Do nietypowego zdarzenia doszło w na lotnisku w Turcji. 56-letni mężczyzna, Matt Hodgetts z West Bromwich, miasta położonego w zachodniej części Anglii wracał z do domu z egzotycznego wypoczynku. Kiedy wsiadł do samolotu, okazało się, że podróż ma zakończyć się w na lotnisku Gatwick. Jak to możliwe, że udało mu się dostać na pokład z innym biletem?
Jak czytamy na łamach brytyjskiej prasy, mężczyzna wykupił bilet powrotny do Birmingham, jednak kiedy zajął już miejsce w samolocie, zorientował się, że coś jest nie tak. Lot z Turcji owszem kończył swoją trasę w Anglii, jednak w zupełnie innym mieście. Dopiero kiedy głośno wyraził swoją radość z powrotu do domu, reakcja otoczenia była jednoznaczna.

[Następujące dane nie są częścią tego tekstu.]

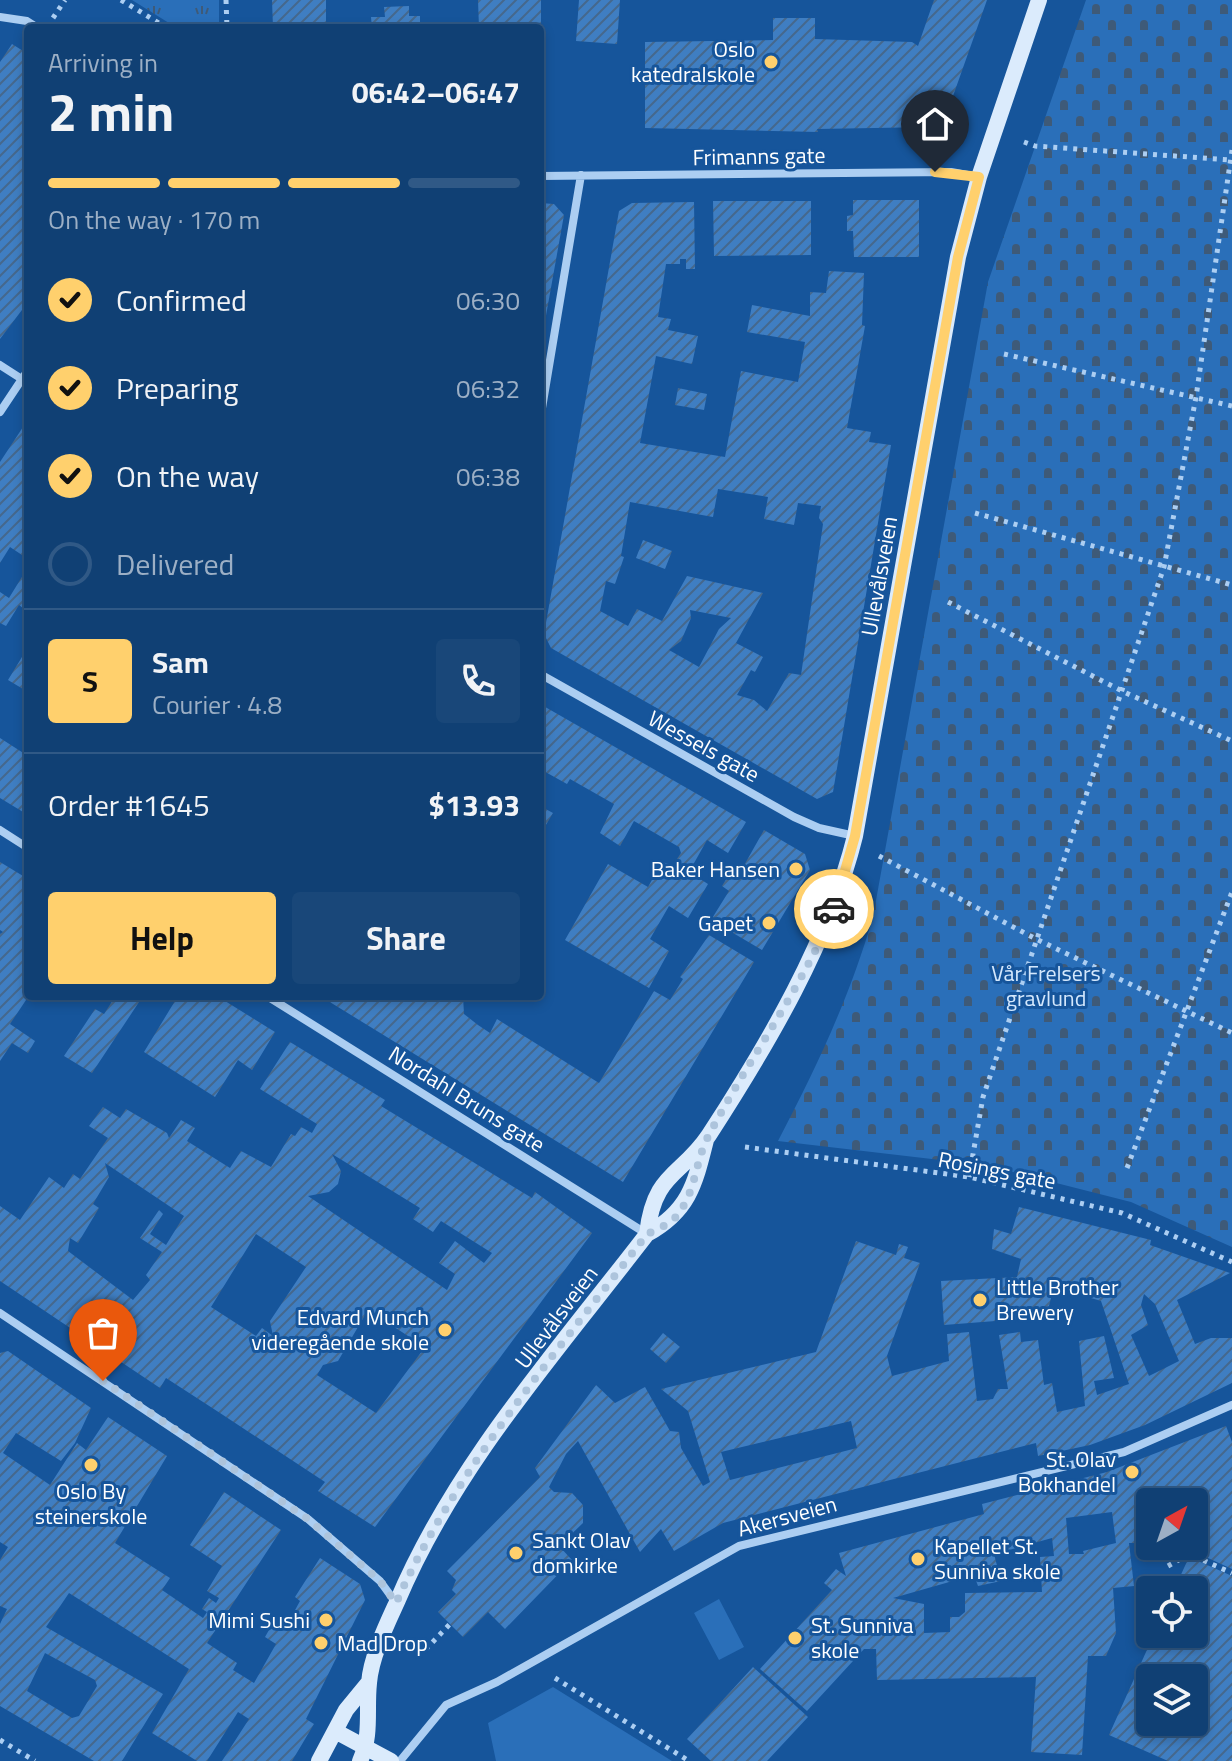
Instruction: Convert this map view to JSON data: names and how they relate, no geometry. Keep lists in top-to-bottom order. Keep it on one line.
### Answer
{"streets":{"main road":["Ullevålsveien"],"street":["Frimanns gate","Wessels gate","Nordahl Bruns gate","Akersveien"],"path":["Rosings gate"]},"crossings":[["Frimanns gate","Ullevålsveien"],["Ullevålsveien","Wessels gate"],["Ullevålsveien","Nordahl Bruns gate"]],"parks":["Vår Frelsers gravlund"],"places":["Oslo katedralskole","Baker Hansen","Gapet","Little Brother Brewery","Edvard Munch videregående skole","Oslo By steinerskole","St. Olav Bokhandel","Sankt Olav domkirke","Kapellet St. Sunniva skole","Mimi Sushi","St. Sunniva skole","Mad Drop"],"north":"top right","page":{"heading":["2 min","Arriving in","06:42–06:47"],"panel":["Sam","Courier · 4.8","Order #1645","$13.93"],"bar":"On the way · 170 m","list":[["Confirmed","06:30"],["Preparing","06:32"],["On the way","06:38"],"Delivered"],"round":"S","buttons":["Help","Share"]}}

Nie mogę się doczekać powrotu do Birmingham
- wspomina swoje słowa Matt.
Wszyscy uśmiechnęli się do mnie, a ludzie zaczęli się śmiać i powiedzieli: "Masz na myśli Gatwick?"

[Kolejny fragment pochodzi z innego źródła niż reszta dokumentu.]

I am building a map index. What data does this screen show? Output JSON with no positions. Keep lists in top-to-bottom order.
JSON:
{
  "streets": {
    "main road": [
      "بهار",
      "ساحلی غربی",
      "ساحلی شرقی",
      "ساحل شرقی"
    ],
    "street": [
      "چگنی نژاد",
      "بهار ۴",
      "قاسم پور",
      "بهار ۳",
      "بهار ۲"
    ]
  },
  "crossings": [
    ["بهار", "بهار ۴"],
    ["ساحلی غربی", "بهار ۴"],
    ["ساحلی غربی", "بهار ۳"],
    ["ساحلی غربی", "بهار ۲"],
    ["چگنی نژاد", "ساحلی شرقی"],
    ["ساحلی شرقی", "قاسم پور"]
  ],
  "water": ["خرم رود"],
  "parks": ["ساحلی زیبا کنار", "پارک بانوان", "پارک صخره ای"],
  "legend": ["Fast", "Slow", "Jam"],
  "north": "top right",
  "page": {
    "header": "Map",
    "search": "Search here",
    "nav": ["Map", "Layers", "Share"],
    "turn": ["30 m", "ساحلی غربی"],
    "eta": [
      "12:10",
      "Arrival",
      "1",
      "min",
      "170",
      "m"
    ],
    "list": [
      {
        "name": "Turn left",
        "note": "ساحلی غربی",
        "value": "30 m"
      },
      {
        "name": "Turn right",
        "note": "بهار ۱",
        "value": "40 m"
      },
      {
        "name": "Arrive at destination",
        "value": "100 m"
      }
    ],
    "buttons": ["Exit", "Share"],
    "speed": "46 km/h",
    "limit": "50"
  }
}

- dodaje mężczyzna. W odpowiedzi rzucił tylko krótkie słowa:
Żartujesz.
Matt opowiada całą historię porannemu dziennikowi brytyjskiemu "The Sun". Nadmienia, że początkowo nie mógł w to uwierzyć, że doszło do pomyłki. Jednak reakcja pasażerów była jednoznaczna.
Pomyłki się zdarzają to fakt i nie byłoby w tym nic dziwnego, gdyby nie to, że mężczyzna przedstawiał swój bilet hostessie linii lotniczych EasyJet, zanim skierował się na pokład. Nikt nie zwrócił mu uwagi, że podąża w niewłaściwe miejsce. Co więcej, Matt wspomina, że został nawet poproszony o zmianę miejsca, tak aby cała rodzina mogła usiąść obok siebie.

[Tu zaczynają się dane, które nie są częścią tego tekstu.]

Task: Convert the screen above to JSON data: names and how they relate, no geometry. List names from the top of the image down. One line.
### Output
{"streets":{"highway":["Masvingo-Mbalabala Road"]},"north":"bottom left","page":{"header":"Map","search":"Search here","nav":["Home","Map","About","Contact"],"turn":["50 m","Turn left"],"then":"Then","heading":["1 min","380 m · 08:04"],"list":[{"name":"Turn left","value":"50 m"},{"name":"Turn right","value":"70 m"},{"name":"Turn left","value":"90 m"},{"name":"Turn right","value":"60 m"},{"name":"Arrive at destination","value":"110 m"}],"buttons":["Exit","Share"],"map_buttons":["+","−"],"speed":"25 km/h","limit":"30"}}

Jak do tego doszło? Z relacji pasażera wynika, że podczas odprawy była jedna grupa podróżujących, która z czasem została rozdzielona podczas kontroli bezpieczeństwa. Wtedy został poproszony przez ochronę o otwarcie bagażu, w którym znajdowała się insulina. Kiedy tylko zamknął walizkę, udał się do bramki, aby przejść na pokład samolotu. Nie zauważył, że wybrał złe wyjście. Przedstawił kartę pokładową i poszedł dalej.
Na szczęście pomyłka zakończyła się pozytywnie. Matt szybko skierował się do obsługi samolotu. Ponownie podstawiono mostek do drzwi boeinga i 56-latek został skierowany do korytarza, przez który dotarł na swój prawidłowy lot.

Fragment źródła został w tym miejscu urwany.